Frederick Weyerhaeuser was born Nov. 21, 1834, in the German village of Nieder Saulheim in Hesse.
He was an American lumber entrepreneur who assembled a syndicate owning millions of acres of timberland, as well as sawmills, paper mills, and other processing plants.
An immigrant who left Germany when he was 18, Weyerhaeuser started in the lumber business as a sawmill worker in Rock Island, Ill. After the business failed in the panic of 1857, he decided to buy it. In 1860, he took his brother-in-law, Frederick C.A. Denkmann, as a business partner. While his partner ran their mill, Weyerhaeuser traveled through Wisconsin and Minnesota, buying timber stands. He also began to develop an interest in many logging and milling operations.
In 1872, he organized the Mississippi River Boom and Logging Co., a huge confederation that handled all the logs milled on the Mississippi.
In 1891, Weyerhaeuser moved to St. Paul, Minnesota, where he and his next-door neighbor, railroad tycoon James J. Hill, made one of the biggest land deals in the U.S. history. In 1900, he bought from Hill 900,000 acres of timberland in the Pacific Northwest for $6 an acre, thus founding the Weyerhaeuser Timber Company, centered in Tacoma, Wash.
During his lifetime, the company purchased almost 2,000,000 acres of land in the Pacific Northwest at an average cost of $8.80 an acre. In addition, the Weyerhaeuser syndicate managed his many interests and partnerships in timberland and sawmills in other parts of the United States. Weyerhaeuser never changed the names of firms he controlled, but he was president of 16 lumber companies and a large shareholder. One of the 30 mills he was interested in was the Potlatch, Idaho mill, which would later become Potlatch Corporation. He also owned part of what is now Boise Cascade Corporation.

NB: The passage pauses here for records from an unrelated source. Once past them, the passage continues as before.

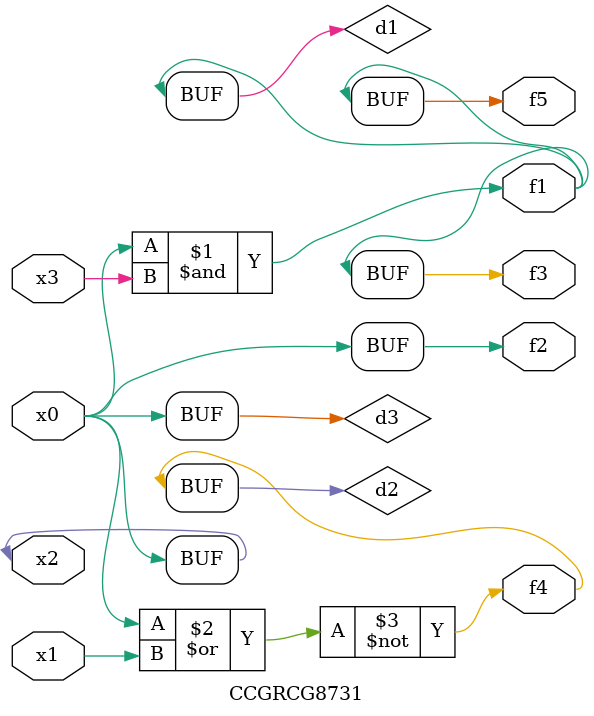
<source format=v>
module CCGRCG8731(
	input x0, x1, x2, x3,
	output f1, f2, f3, f4, f5
);

	wire d1, d2, d3;

	and (d1, x2, x3);
	nor (d2, x0, x1);
	buf (d3, x0, x2);
	assign f1 = d1;
	assign f2 = d3;
	assign f3 = d1;
	assign f4 = d2;
	assign f5 = d1;
endmodule

</source>
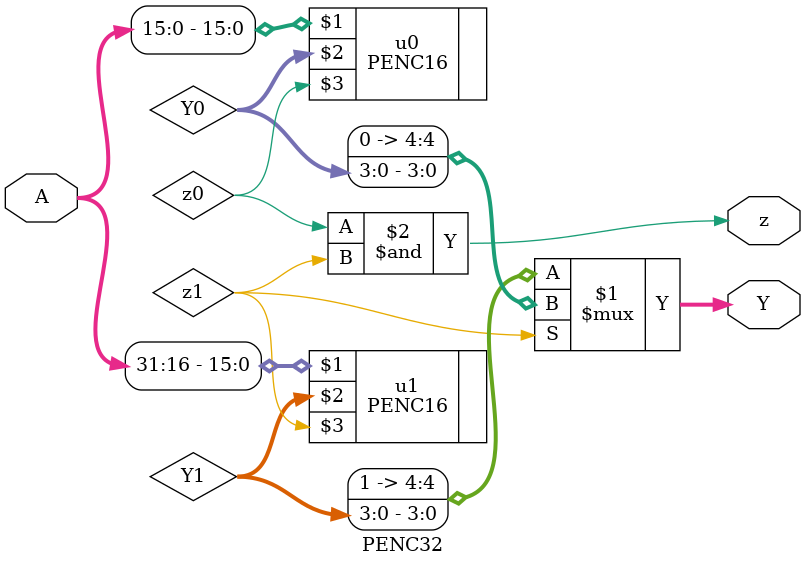
<source format=v>
module PENC32 (A,Y,z);
input[31:0] A;
output[4:0] Y;
output z;
wire [3:0] Y0,Y1;
wire z0,z1;

PENC16 u0(A[15:0],Y0,z0);
PENC16 u1(A[31:16],Y1,z1);
assign Y=z1?{1'b0,Y0}:{1'b1,Y1};
assign z=z0&z1;

endmodule
</source>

Weyerhaeuser Timber Co., Camp 2, Walsh Lake, Washington, June 15, 1904 (wikimedia commons)
Weyerhaeuser valued anonymity in his life despite his achievements. A religious individual, he was born into the Lutheran faith and later became Presbyterian. He raised his children in the Presbyterian tradition. As a philanthropist, he donated funds to several organizations, including the Presbyterian House of Hope, Macalester College, the Union Gospel Mission, the Weyerhaeuser Foundation, and other charitable causes.
Frederick Weyerhaeuser died on April 4, 1914, in Pasadena, California.
The Weyerhaeuser Company (as the company was renamed in 1959) is still a world leader in lumber sales.